*DO THIS*:
Repeat the lines below, replacing "Page size" with "Canvas size" everywhere it occurs and leaving everything else untouched.

(Stored dataset items)
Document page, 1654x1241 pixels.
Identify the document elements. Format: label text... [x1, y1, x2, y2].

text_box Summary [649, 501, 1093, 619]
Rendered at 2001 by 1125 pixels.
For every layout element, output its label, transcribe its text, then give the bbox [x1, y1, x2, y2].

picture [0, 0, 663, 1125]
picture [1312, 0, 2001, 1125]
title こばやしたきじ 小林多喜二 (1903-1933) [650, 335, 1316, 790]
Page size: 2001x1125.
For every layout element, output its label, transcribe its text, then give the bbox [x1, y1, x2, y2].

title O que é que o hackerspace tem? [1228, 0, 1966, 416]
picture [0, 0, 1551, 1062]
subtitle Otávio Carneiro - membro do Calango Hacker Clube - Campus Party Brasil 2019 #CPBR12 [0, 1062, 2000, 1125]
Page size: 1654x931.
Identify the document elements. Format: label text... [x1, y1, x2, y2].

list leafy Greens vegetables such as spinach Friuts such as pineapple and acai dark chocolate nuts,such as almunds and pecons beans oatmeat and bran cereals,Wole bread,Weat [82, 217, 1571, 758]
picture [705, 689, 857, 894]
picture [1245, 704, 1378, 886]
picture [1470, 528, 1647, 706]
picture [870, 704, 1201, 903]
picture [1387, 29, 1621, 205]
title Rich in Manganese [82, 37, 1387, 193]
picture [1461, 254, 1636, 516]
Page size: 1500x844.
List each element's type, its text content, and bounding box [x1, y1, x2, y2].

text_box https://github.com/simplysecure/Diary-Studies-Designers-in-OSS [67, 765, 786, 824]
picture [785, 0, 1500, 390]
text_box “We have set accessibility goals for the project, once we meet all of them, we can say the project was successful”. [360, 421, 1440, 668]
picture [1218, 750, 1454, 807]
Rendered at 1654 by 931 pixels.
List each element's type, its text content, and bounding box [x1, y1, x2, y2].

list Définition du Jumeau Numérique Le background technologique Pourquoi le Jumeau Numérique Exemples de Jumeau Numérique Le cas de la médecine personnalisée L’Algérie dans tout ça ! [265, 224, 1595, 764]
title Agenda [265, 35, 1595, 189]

*TASK OUTPUT*:
Document page, 1654x1241 pixels.
Identify the document elements. Format: label text... [x1, y1, x2, y2].

text_box Summary [649, 501, 1093, 619]
Rendered at 2001 by 1125 pixels.
For every layout element, output its label, transcribe its text, then give the bbox [x1, y1, x2, y2].

picture [0, 0, 663, 1125]
picture [1312, 0, 2001, 1125]
title こばやしたきじ 小林多喜二 (1903-1933) [650, 335, 1316, 790]
Canvas size: 2001x1125.
For every layout element, output its label, transcribe its text, then give the bbox [x1, y1, x2, y2].

title O que é que o hackerspace tem? [1228, 0, 1966, 416]
picture [0, 0, 1551, 1062]
subtitle Otávio Carneiro - membro do Calango Hacker Clube - Campus Party Brasil 2019 #CPBR12 [0, 1062, 2000, 1125]
Canvas size: 1654x931.
Identify the document elements. Format: label text... [x1, y1, x2, y2].

list leafy Greens vegetables such as spinach Friuts such as pineapple and acai dark chocolate nuts,such as almunds and pecons beans oatmeat and bran cereals,Wole bread,Weat [82, 217, 1571, 758]
picture [705, 689, 857, 894]
picture [1245, 704, 1378, 886]
picture [1470, 528, 1647, 706]
picture [870, 704, 1201, 903]
picture [1387, 29, 1621, 205]
title Rich in Manganese [82, 37, 1387, 193]
picture [1461, 254, 1636, 516]
Canvas size: 1500x844.
List each element's type, its text content, and bounding box [x1, y1, x2, y2].

text_box https://github.com/simplysecure/Diary-Studies-Designers-in-OSS [67, 765, 786, 824]
picture [785, 0, 1500, 390]
text_box “We have set accessibility goals for the project, once we meet all of them, we can say the project was successful”. [360, 421, 1440, 668]
picture [1218, 750, 1454, 807]
Rendered at 1654 by 931 pixels.
List each element's type, its text content, and bounding box [x1, y1, x2, y2].

list Définition du Jumeau Numérique Le background technologique Pourquoi le Jumeau Numérique Exemples de Jumeau Numérique Le cas de la médecine personnalisée L’Algérie dans tout ça ! [265, 224, 1595, 764]
title Agenda [265, 35, 1595, 189]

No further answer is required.